Despite all the problems, AOL also reported today that its fortunes are improving since it launched a controversial flat-rate pricing plan in December. AOL membership is growing at record rates.

It grew by 500,000 in December alone, bringing the total to 8 million customers--leagues ahead of its nearest competitors. The company also said old members are coming back and the so-called churn rate, which measures customer turnover, has declined.

Pittman attributes the usage surge to two factors: people taking advantage of having all the time they want online for $19.95 a month and AOL riding on the coattails of the Internet's popularity. "This is a magic moment for the online world," he said. "We've seen TV viewing drop for the first time in my life."

But AOL's growth has come at a major cost. About a half-dozen AOL members have filed lawsuits against the company this week, claiming they were cheated out of their monthly fees because they couldn't get onto the system. And many who didn't sue have been complaining vociferously. State attorneys general also may investigate the matter.

Members had charged that AOL largely ignored their problems, simply telling them that it's beefing up the system but giving no detailed explanation. They also complained that it can take as much as an hour to reach a customer service representative by phone.

Today the company seemed to take the criticism to heart. The usually press-shy AOL showered the media with press releases and granted interviews with the top brass.

"There's no issue here that's getting higher priority than this," Pittman said.

AOL outlined these solutions:

  • The company increased the amount it will spend to beef up its network from $250 million to $350 million during the next six months. The money won't be earmarked for more modems, something AOL already is doing at a rate of about 30,000 a month through June, bringing the total to 350,000 modems by July. In layman's terms, that means the network will be able to handle 400,000 users at the same time, including those who use another ISP for access. The upgrade also will help AOL with its plan to invite more "bring your own access" members to the network.

  • The company is cutting back on its marketing efforts because it is overwhelmed with subscribers. AOL is in the middle of a $300 million marketing campaign for the fiscal year ending in June. Much of that money is dedicated to prime-time TV commercials. In December, it cut back its direct marketing efforts by half.

  • Clearly reacting to consumer complaints, the online service is adding 600 customer support people to its staff of 4,000. It also is planning to break ground next month on a 180,000-square-foot data center to handle more traffic.

    Pittman said AOL is making the changes as fast as it can and is comfortable that AOL members will not be abandoning the service in large numbers.

    Since its inception, the online service has suffered from problems related to churn: Although it gains new members quickly, historically it has lost them quickly, creating a high (and costly) turnover.

    AOL executives will not release new churn numbers until their earnings are reported next month. But Pittman said the increased usage shows that people are not leaving. In fact, he and Case said many members who had quit the service because of its high hourly rates have recently returned.

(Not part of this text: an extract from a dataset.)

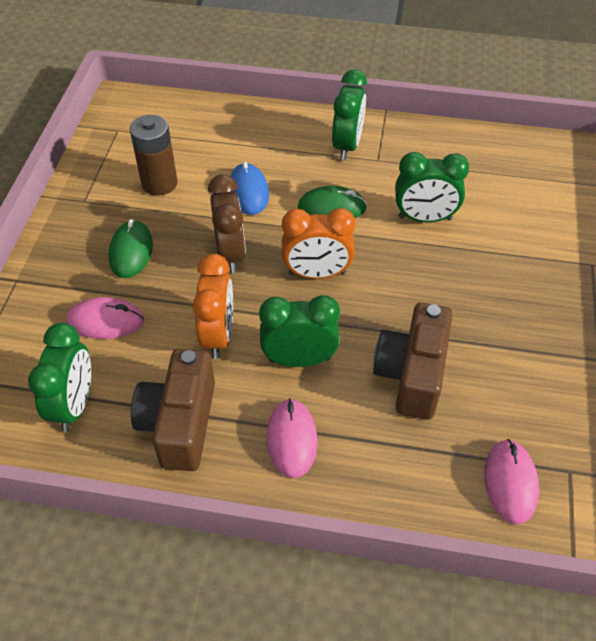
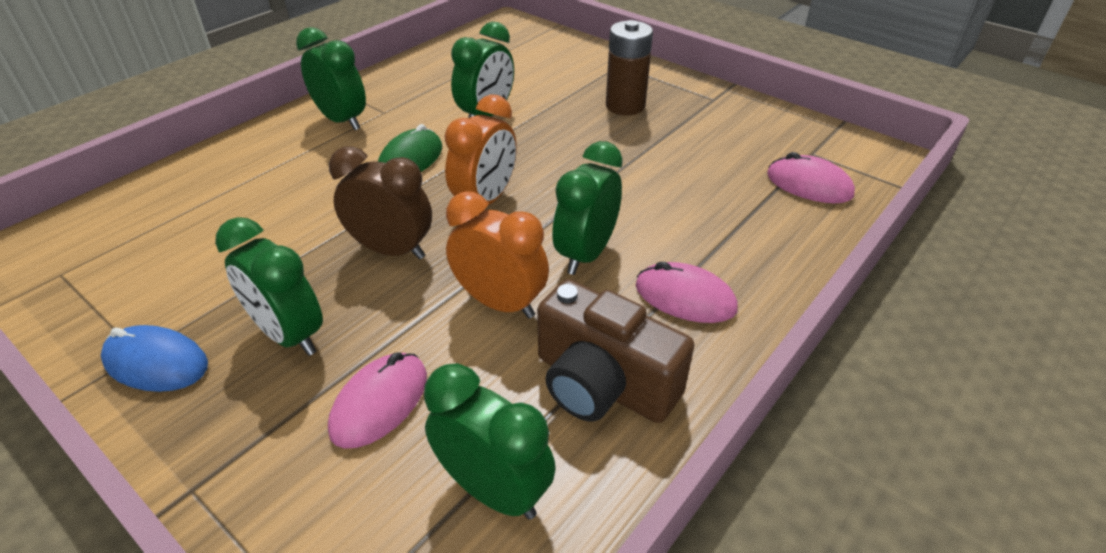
camera: 60 degrees left, 10 degrees down
green mouse [108,219,153,278] -> green clock [215,217,323,356]
brown battery [130,115,177,196] -> brown battery moved to [606,20,653,115]
blue mouse [230,161,269,215] -> blue mouse moved to [101,325,208,392]
brown camera [373,303,452,420] -> none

    "It probably is a testament to the fact that AOL is unique," Pittman said. "If [consumers] didn't want AOL, they'd go somewhere else."

    Of course, users have said that even those who want to go somewhere else cannot do so. While it's a breeze to sign up on AOL using a computer and a modem, it's impossible to sign off the same way.

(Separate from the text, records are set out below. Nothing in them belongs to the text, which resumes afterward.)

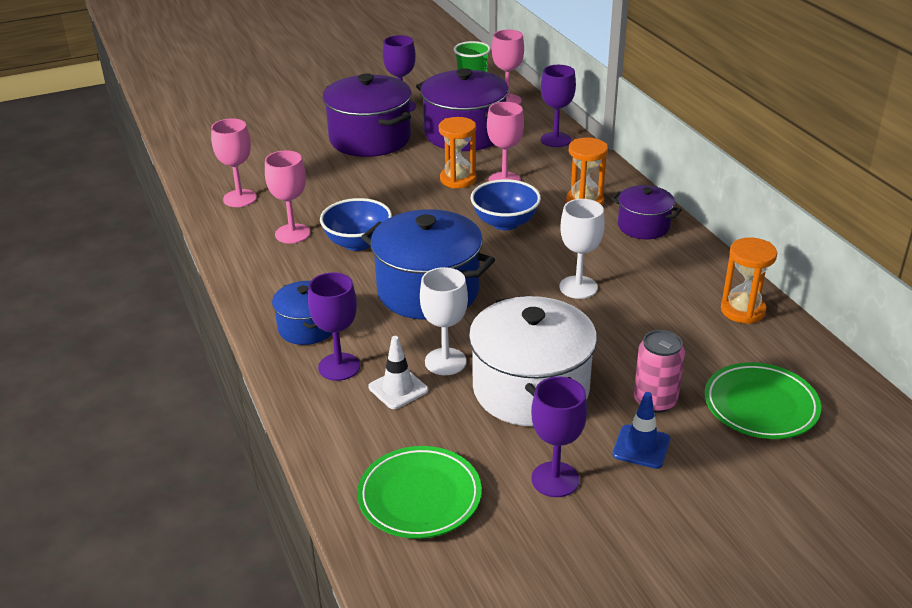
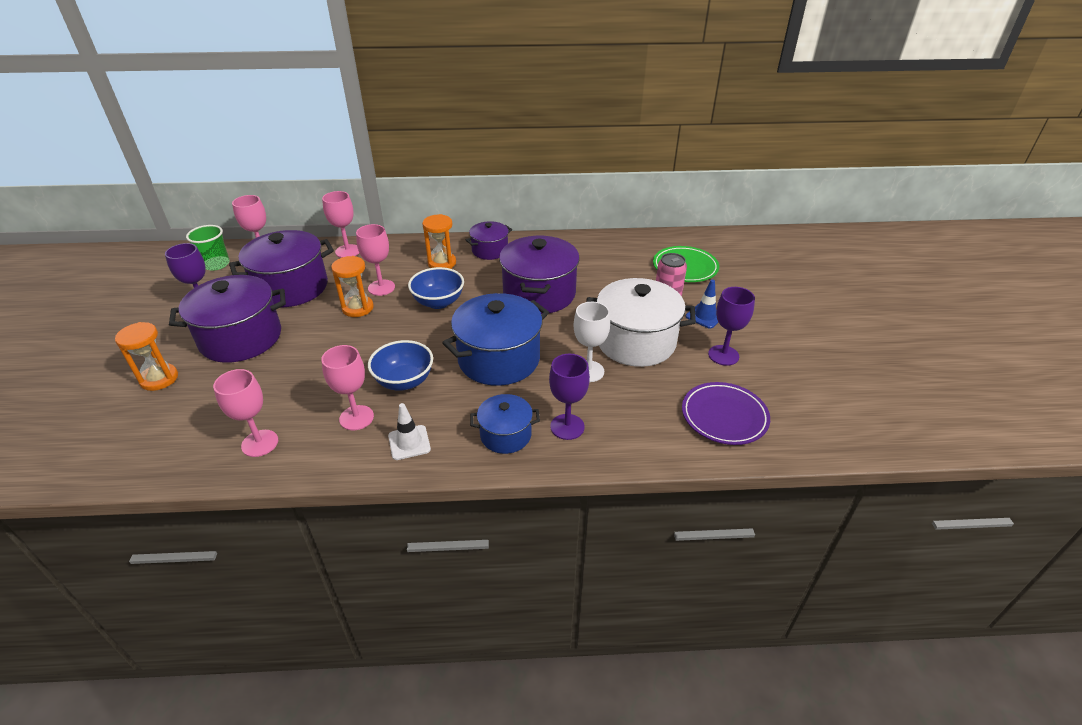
camera: 70 degrees left, 5 degrees up
green plate [357,446,482,539] -> purple plate [682,382,770,445]
white traffic cone [368,336,428,409] -> white traffic cone moved to [388,403,431,460]
purple goblet [541,65,576,147] -> pink goblet [322,191,359,258]
white goblet [559,199,605,299] -> purple pot [499,236,580,314]
orange hourglass [721,238,777,324] -> orange hourglass moved to [115,322,178,391]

    AOL does not accept online sign-offs because it had problems verifying them, David Gang, vice president of product marketing, has told CNET.

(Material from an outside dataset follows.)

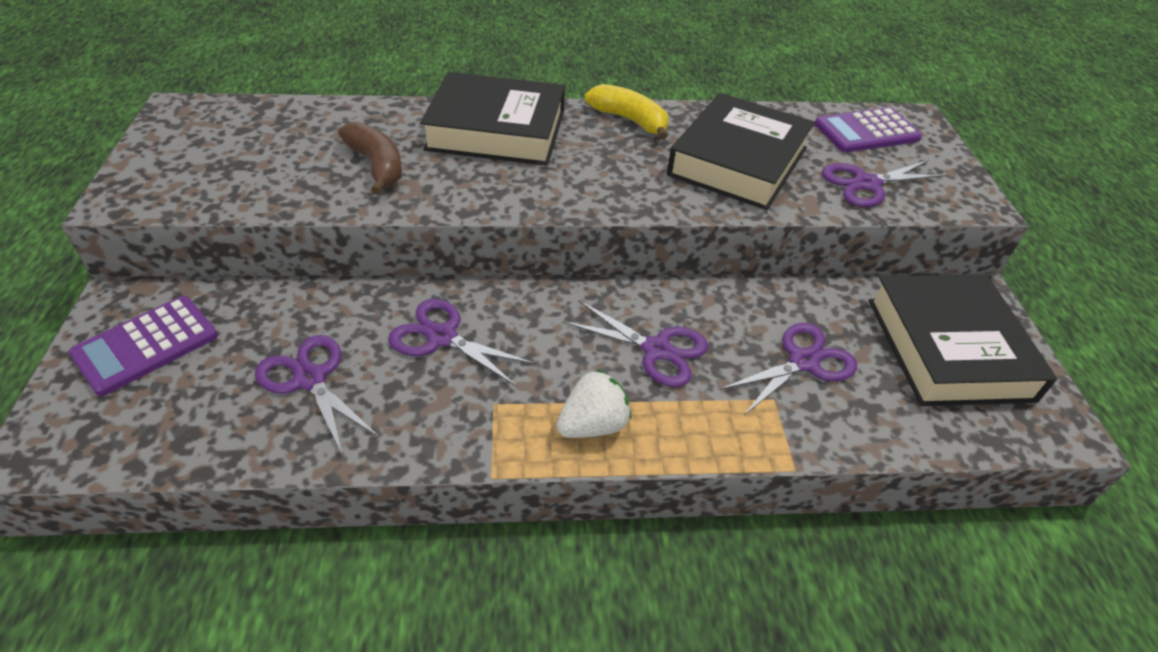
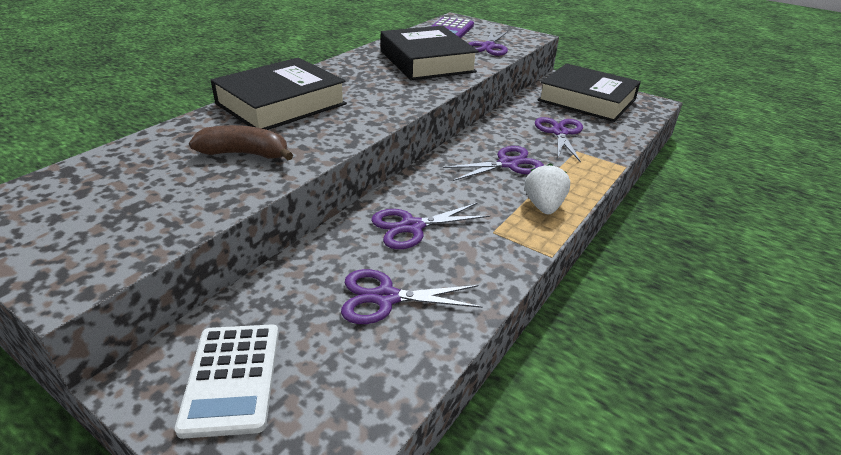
camera: 50 degrees left, 10 degrees down
purple calculator [69,296,218,396] -> white calculator [175,324,279,439]
yellow banana [585,84,668,140] -> none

    Instead, users have to wait to talk to an operator to cancel an account. Many customers have complained that they have been billed even after signing off.

    Regardless of customer complaints, the market--unpredictable and emotional when it comes to AOL--is apparently responding to the company's strategy. In the same week that it received so much bad publicity, AOL's stock rose. It closed today at 41-3/8, up 3-3/8 from yesterday.